» **Assignment**: Your response should be the lines from the one containing "We want to check" through the end of the material, copied exactly and with nothing added.

» **Data to process**:
········

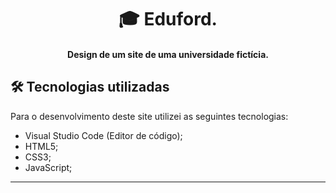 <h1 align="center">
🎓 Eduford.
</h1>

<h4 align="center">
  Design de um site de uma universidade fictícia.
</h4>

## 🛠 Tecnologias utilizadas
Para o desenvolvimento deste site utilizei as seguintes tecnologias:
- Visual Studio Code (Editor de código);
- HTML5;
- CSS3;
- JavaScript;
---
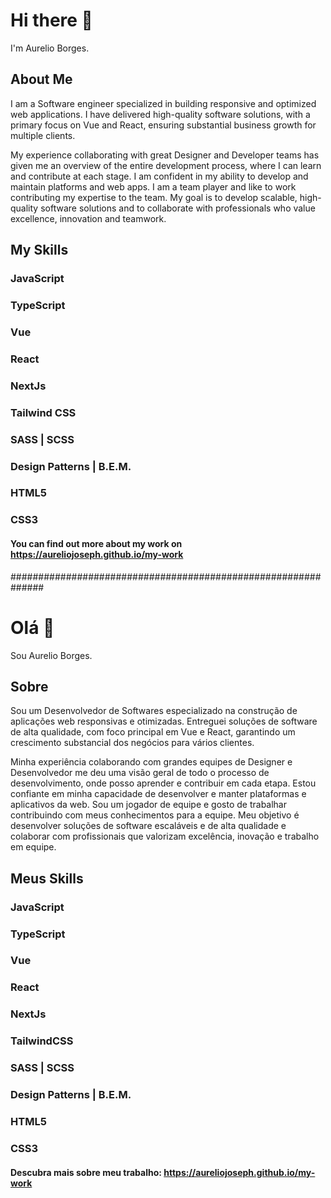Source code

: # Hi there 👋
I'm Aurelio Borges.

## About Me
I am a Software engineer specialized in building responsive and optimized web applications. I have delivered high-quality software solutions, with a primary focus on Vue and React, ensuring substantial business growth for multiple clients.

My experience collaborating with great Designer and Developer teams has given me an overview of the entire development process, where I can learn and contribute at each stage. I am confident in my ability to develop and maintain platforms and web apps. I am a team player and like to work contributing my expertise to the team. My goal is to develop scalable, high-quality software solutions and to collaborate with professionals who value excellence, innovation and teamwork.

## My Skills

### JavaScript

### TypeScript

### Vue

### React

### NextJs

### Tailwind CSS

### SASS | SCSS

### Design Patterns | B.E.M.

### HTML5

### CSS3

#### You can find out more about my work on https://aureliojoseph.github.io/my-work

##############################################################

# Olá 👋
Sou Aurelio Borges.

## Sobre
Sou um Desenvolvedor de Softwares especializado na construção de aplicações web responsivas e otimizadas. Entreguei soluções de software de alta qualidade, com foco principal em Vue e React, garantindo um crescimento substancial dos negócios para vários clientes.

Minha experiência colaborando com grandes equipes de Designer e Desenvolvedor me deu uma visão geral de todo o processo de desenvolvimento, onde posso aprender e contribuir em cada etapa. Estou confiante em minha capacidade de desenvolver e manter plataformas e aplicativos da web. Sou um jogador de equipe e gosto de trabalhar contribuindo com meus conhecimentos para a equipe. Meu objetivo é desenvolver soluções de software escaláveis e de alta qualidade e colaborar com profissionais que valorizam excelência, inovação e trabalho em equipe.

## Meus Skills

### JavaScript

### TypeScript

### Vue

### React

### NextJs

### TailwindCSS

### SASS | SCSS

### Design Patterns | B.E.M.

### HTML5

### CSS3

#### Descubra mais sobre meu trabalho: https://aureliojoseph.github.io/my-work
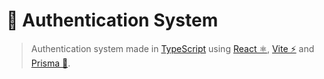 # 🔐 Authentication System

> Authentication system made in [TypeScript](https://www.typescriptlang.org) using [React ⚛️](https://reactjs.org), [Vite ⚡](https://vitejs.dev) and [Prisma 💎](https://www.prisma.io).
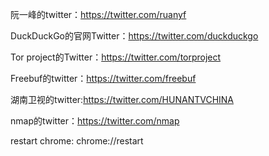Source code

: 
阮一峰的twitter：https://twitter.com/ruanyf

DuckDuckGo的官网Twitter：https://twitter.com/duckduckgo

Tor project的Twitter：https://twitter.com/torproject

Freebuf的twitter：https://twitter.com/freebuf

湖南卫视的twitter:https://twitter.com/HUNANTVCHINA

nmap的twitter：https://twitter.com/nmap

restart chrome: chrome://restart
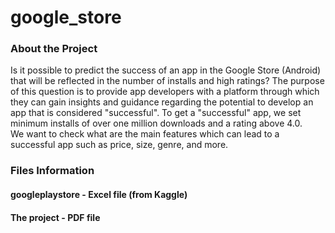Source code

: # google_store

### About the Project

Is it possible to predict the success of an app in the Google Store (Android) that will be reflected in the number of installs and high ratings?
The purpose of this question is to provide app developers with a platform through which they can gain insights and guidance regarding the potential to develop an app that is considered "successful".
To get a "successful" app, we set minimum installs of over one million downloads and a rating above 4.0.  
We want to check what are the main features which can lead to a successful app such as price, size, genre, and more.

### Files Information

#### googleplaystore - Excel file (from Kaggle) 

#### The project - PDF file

········

» **Finished task**:
We want to check what are the main features which can lead to a successful app such as price, size, genre, and more.

### Files Information

#### googleplaystore - Excel file (from Kaggle) 

#### The project - PDF file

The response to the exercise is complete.